Partis
Organisations féminines des partis : Entre présent et Histoire (1/2)
Quand il est question de parler des « combats » pour les droits des femmes au Maroc, on a souvent tendance à traiter le sujet sous l’angle de l’ «associatif au féminin ». Or, même ce « narratif » trouve ses « premières expressions » au sein de certaines formations politiques. Et cela continue dans une sorte de « complémentarité des rôles ». Exemples.
Amina Benkhadra
Rassemblement national des indépendants
Créée en 2017, dans le sillage de la dynamique organisationnelle que connaît le RNI, la Fédération nationale des femmes RNIStes, présidée par la membre du bureau politique, ancienne ministre et actuelle DG de l’Onhym, Amina Benkhadra, a plus d’un trait particulier. D’abord, elle couvre toutes les régions du Royaume en plus d’une antenne que l’on peut considérer comme celle des Marocaines du monde. Loin de toute centralité, chaque région compte une coordinatrice régionale. Autre trait distinctif, chaque région a toute latitude de disposer de son propre programme annuel arrêté en décembre de chaque année. Toujours est-il que l’événement phare reste «le Sommet de la Femme», organisé en mars, mais ne sera tenu cette année qu’après Ramadan. En outre, ces antennes organisent des tables rondes, des séminaires et autres débats sur toutes les questions qui concernent les femmes. Des rencontres qui sont sanctionnées par des recommandations qui sont soumises à la direction du parti. Ceci dit, les actions de la fédération ne sont pas circonscrites dans les activités menées à l’intérieur des frontières du pays. L’organisation a pu développer son réseau en s’internationalisant. L’une des démonstrations est la réunion, tenue en septembre dernier à Marrakech, que la Fédération a eue avec les femmes du Parti populaire européen.
Quoloub Faitah
Parti de l’authenticité et de la modernité
Comme pour d’autres organisations féminines des formations politiques marocaines, les membres de celle du PAM sont aussi, depuis quelques semaines, sur les routes.

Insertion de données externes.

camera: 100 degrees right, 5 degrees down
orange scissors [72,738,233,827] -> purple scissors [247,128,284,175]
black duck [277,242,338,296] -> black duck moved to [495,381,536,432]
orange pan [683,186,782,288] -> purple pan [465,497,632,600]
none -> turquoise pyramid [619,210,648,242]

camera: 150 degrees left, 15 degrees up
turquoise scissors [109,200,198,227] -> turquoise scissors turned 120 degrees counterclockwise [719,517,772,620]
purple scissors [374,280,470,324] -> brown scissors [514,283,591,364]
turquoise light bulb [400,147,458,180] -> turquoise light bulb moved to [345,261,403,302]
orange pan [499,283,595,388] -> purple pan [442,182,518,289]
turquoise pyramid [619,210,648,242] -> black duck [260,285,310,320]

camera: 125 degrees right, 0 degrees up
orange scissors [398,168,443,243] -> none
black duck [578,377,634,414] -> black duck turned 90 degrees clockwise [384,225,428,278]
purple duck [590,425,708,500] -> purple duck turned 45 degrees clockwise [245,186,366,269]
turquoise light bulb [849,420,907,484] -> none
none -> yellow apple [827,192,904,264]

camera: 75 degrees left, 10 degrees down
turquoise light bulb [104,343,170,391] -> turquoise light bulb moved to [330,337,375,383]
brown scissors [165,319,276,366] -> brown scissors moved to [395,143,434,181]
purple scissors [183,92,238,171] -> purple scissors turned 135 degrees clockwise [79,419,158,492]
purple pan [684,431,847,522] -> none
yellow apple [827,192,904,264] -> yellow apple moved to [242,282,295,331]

Au programme, des rencontres ouvertes dans pratiquement toutes les régions du Royaume, à mettre à l’actif des antennes régionales de l’organisation des femmes du PAM en partenariat avec les secrétariats régionaux du parti du Tracteur.
On s’en doute, le sujet est relatif aux propositions de la réforme du Code de la famille.
Avec en toile de fond la «nécessité de faire face aux allégations colportées par certaines parties qui voudraient barrer la route à toute forme de progrès ou d’évolution de la société marocaine». Le tout dans une approche «explicative qui met en avant les amendements qui devraient intervenir», disent les amies de Quoloub Faitah. Soit la même démarche d’un parti, dont le congrès constitutif – présidé par Milouda Hazib – remonte à 2014. Comme pour le parti, les lignes directrices ont été tracées dès le début. Au fil des ans, l’organisation des femmes PAMistes n’a pas dérogé aux premières règles.
Hanane Rihab
Union socialiste des forces populaires
À la faveur du 8e congrès de l’organisation des femmes ittihadies, tenu en octobre 2022, une nouvelle direction est aux manettes. Le premier souci de sa secrétaire nationale, Hanane Rihab, et son équipe est de redorer le blason de l’organisation, tout en étendant son ancrage au niveau des différentes régions du pays. D’ailleurs, outre le sujet de la Moudawana, les récents déplacements ont, aussi, été l’occasion pour lancer de nouvelles antennes. «Histoire de gagner plus de territoires sur la géographie politique».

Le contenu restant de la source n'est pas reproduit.